James Klempster, deputy head of multi-asset at Liontrust, says: “Lots of China funds were launched, when investors already had a high weighting in China through their emerging markets funds. Either way, their only choice was more China, with all the idiosyncratic risk that created.” He says that from a portfolio constructor’s point of view, the recent launch of a series of Emerging markets ex China funds are welcome, allowing a more nuanced approach.
There are now a series of ETFs based on the MSCI Emerging Markets ex China index, with the largest ETF from iShares. There are also active funds from Invesco, BlackRock, Baillie Gifford, Federated Hermes and Fidelity. There are also now sustainable versions available both on the active and passive sides.

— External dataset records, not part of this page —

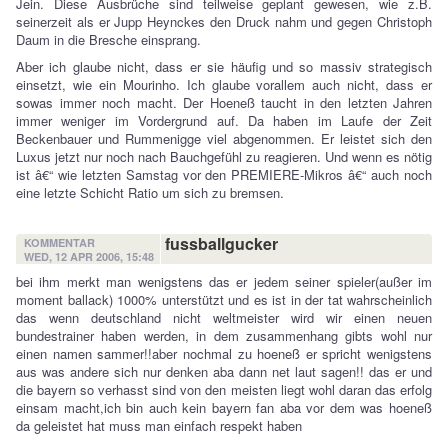
Jein. Diese Ausbrüche sind teilweise geplant gewesen, wie z.B.
seinerzeit als er Jupp Heynckes den Druck nahm und gegen Christoph
Daum in die Bresche einsprang.
Aber ich glaube nicht, dass er sie häufig und so massiv strategisch
einsetzt, wie ein Mourinho. Ich glaube vorallem auch nicht, dass er
sowas immer noch macht. Der Hoeneß taucht in den letzten Jahren
immer weniger im Vordergrund auf. Da haben im Laufe der Zeit
Beckenbauer und Rummenigge viel abgenommen. Er leistet sich den
Luxus jetzt nur noch nach Bauchgefühl zu reagieren. Und wenn es nötig
ist â€“ wie letzten Samstag vor den PREMIERE-Mikros â€“ auch noch
eine letzte Schicht Ratio um sich zu bremsen.
fussballgucker
KOMMENTAR
WED, 12 APR 2006, 15:48
bei ihm merkt man wenigstens das er jedem seiner spieler(außer im
moment ballack) 1000% unterstützt und es ist in der tat wahrscheinlich
das wenn deutschland nicht weltmeister wird wir einen neuen
bundestrainer haben werden, in dem zusammenhang gibts wohl nur
einen namen sammer!!aber nochmal zu hoeneß er spricht wenigstens
aus was andere sich nur denken aba dann net laut sagen!! das er und
die bayern so verhasst sind von den meisten liegt wohl daran das erfolg
einsam macht,ich bin auch kein bayern fan aba vor dem was hoeneß
da geleistet hat muss man einfach respekt haben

Managing concentration risk
Mark Preskett, senior investment consultant and portfolio manager at Morningstar, says these funds are a useful option even if he isn’t using them at the moment: “Currently, we don’t want to ex-out China. China is extremely cheap and it is the second largest economy in the world. It’s still growing stronger than most of developed markets and it doesn’t have an inflation problem. There are geopolitical risks, but it’s a large part of the index and a dominant factor.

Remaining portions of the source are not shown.